## [EXCERPTED PASSAGE]
R: Expected Vocabulary Growth by Binomial Interpolation (zipfR)
vgc.interp
R Documentation
Expected Vocabulary Growth by Binomial Interpolation (zipfR)
Description
vgc.interp computes the expected vocabulary growth curve for
random sample taken from a data set described by the frequency
spectrum object obj.
Usage
vgc.interp(obj, N, m.max=0, allow.extrapolation=FALSE)
Arguments
obj
an object of class spc, representing the frequency
spectrum of the data set from which samples are taken
N
a vector of increasing non-negative integers specifying the
sample sizes for the expected vocabulary size is calculated (as well
as expected spectrum elements if requested)
m.max
an integer in the range 1 … 9, specifying the
number of spectrum elements to be included in the vocabulary growth
curve (default: none)
allow.extrapolation
if TRUE, the requested sample sizes
N may be larger than the sample size of the frequency spectrum
obj, so that binomial extrapolation is performed.
This obtion should be used with great caution (see
EV.spc for details).
Details
See the EV.spc manpage for more information, especially
concerning binomial extrapolation.

## [ENTRIES PROVIDED]

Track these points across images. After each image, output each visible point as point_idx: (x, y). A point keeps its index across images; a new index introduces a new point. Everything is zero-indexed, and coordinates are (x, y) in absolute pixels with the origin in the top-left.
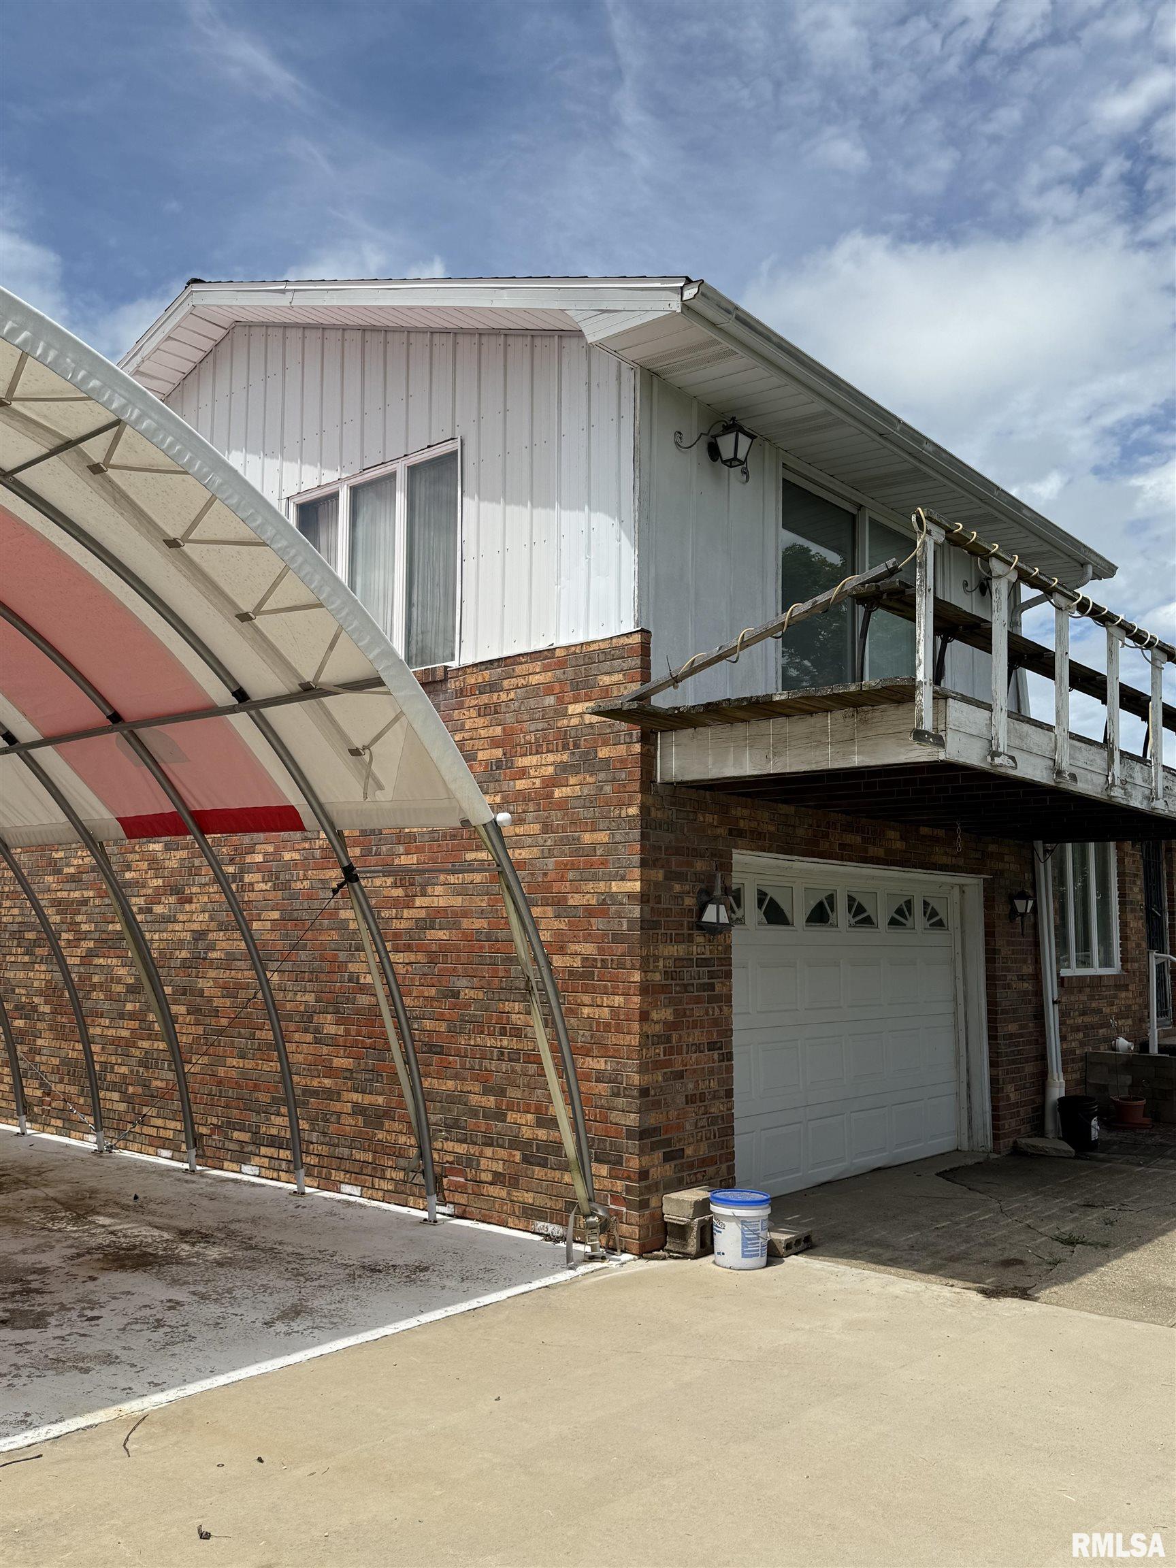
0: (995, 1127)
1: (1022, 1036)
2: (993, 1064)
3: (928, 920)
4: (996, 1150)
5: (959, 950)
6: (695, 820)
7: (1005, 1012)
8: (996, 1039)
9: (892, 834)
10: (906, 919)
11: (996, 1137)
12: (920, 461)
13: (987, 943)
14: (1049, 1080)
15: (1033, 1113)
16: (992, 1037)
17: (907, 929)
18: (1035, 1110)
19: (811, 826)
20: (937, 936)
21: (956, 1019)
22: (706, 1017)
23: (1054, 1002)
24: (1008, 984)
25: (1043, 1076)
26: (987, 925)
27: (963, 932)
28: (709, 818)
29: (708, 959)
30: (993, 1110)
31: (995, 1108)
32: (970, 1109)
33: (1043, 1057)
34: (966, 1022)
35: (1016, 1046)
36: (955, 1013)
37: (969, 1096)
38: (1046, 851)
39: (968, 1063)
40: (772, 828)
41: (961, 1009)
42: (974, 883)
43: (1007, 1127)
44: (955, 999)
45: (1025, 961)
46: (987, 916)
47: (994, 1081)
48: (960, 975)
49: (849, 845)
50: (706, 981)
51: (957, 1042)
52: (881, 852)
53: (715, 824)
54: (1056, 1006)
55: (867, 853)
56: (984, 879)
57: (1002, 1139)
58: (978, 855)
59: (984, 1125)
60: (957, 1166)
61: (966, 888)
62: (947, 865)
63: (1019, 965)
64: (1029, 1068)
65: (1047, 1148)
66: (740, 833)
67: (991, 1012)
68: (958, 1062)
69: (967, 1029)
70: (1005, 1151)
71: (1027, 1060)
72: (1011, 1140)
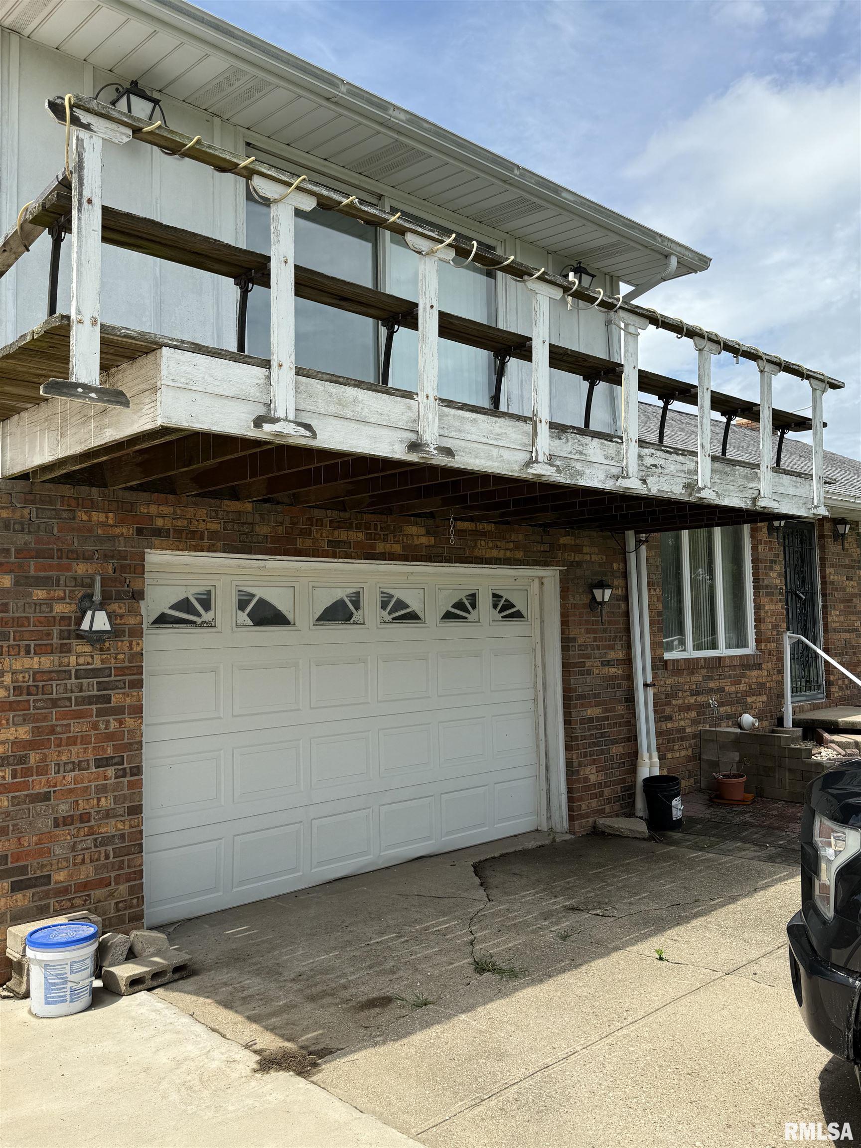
0: (570, 809)
1: (606, 718)
2: (568, 748)
3: (500, 612)
4: (571, 831)
5: (538, 639)
6: (74, 518)
7: (581, 697)
8: (570, 724)
9: (413, 530)
10: (469, 612)
11: (571, 818)
12: (399, 133)
13: (563, 632)
14: (639, 760)
15: (622, 792)
16: (567, 722)
17: (470, 622)
18: (624, 789)
19: (282, 523)
20: (514, 627)
21: (536, 706)
22: (93, 732)
23: (646, 685)
24: (588, 670)
25: (633, 756)
26: (562, 615)
27: (542, 622)
28: (98, 517)
29: (100, 669)
30: (568, 792)
31: (570, 790)
32: (548, 791)
33: (633, 738)
34: (545, 708)
35: (598, 729)
36: (535, 700)
37: (548, 779)
38: (639, 542)
39: (546, 747)
40: (214, 526)
41: (541, 694)
42: (551, 575)
43: (584, 807)
44: (535, 686)
45: (612, 648)
46: (563, 606)
47: (569, 763)
48: (539, 663)
49: (345, 542)
50: (95, 693)
51: (537, 728)
52: (397, 548)
53: (111, 522)
54: (650, 691)
55: (375, 550)
56: (560, 571)
57: (577, 819)
58: (546, 547)
59: (560, 806)
60: (511, 850)
61: (545, 581)
62: (500, 559)
63: (603, 651)
64: (617, 750)
65: (623, 829)
66: (158, 533)
67: (567, 698)
68: (538, 746)
69: (545, 715)
70: (581, 832)
71: (614, 742)
72: (591, 820)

## [WORK ITEM]
Please transcribe the vgc.interp help page from "This obtion should" up to and including "concerning binomial extrapolation.". Work only from the vgc.interp help page, not the rows.

## [EXERCISE RESPONSE]
This obtion should be used with great caution (see
EV.spc for details).
Details
See the EV.spc manpage for more information, especially
concerning binomial extrapolation.